Count how many lines in the records below contain the string "attacks", treating uppercase and lowercase as different. Reply with the number alone.

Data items

######

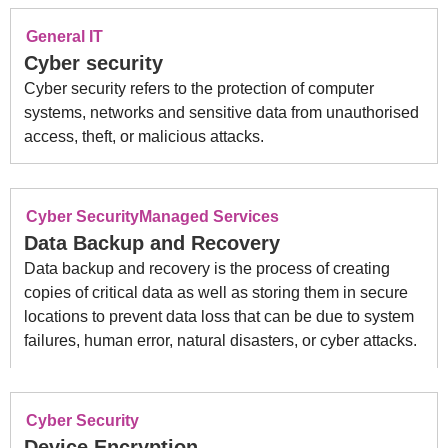
General IT
Cyber security
Cyber security refers to the protection of computer
systems, networks and sensitive data from unauthorised
access, theft, or malicious attacks.
Cyber Security
Managed Services
Data Backup and Recovery
Data backup and recovery is the process of creating
copies of critical data as well as storing them in secure
locations to prevent data loss that can be due to system
failures, human error, natural disasters, or cyber attacks.
Cyber Security
Device Encryption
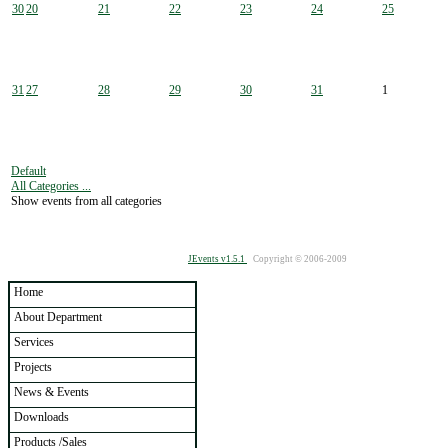
30
20
21
22
23
24
25
31
27
28
29
30
31
1
Default
All Categories ...
Show events from all categories
JEvents v1.5.1
Copyright © 2006-2009
Home
About Department
Services
Projects
News & Events
Downloads
Products /Sales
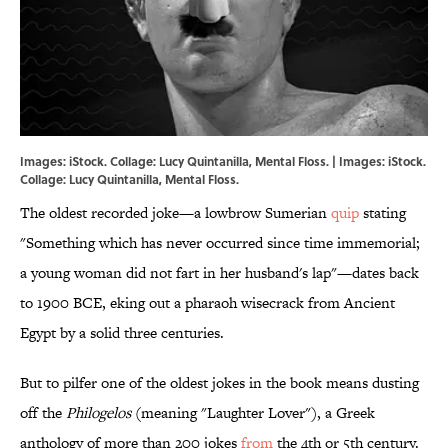
Images: iStock. Collage: Lucy Quintanilla, Mental Floss. | Images: iStock.
Collage: Lucy Quintanilla, Mental Floss.
The oldest recorded joke—a lowbrow Sumerian
quip
stating
"Something which has never occurred since time immemorial;
a young woman did not fart in her husband's lap"—dates back
to 1900 BCE, eking out a pharaoh wisecrack from Ancient
Egypt by a solid three centuries.
But to pilfer one of the oldest jokes in the book means dusting
off the
Philogelos
(meaning "Laughter Lover"), a Greek
anthology of more than 200 jokes
from
the 4th or 5th century.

######

* [Response area] 2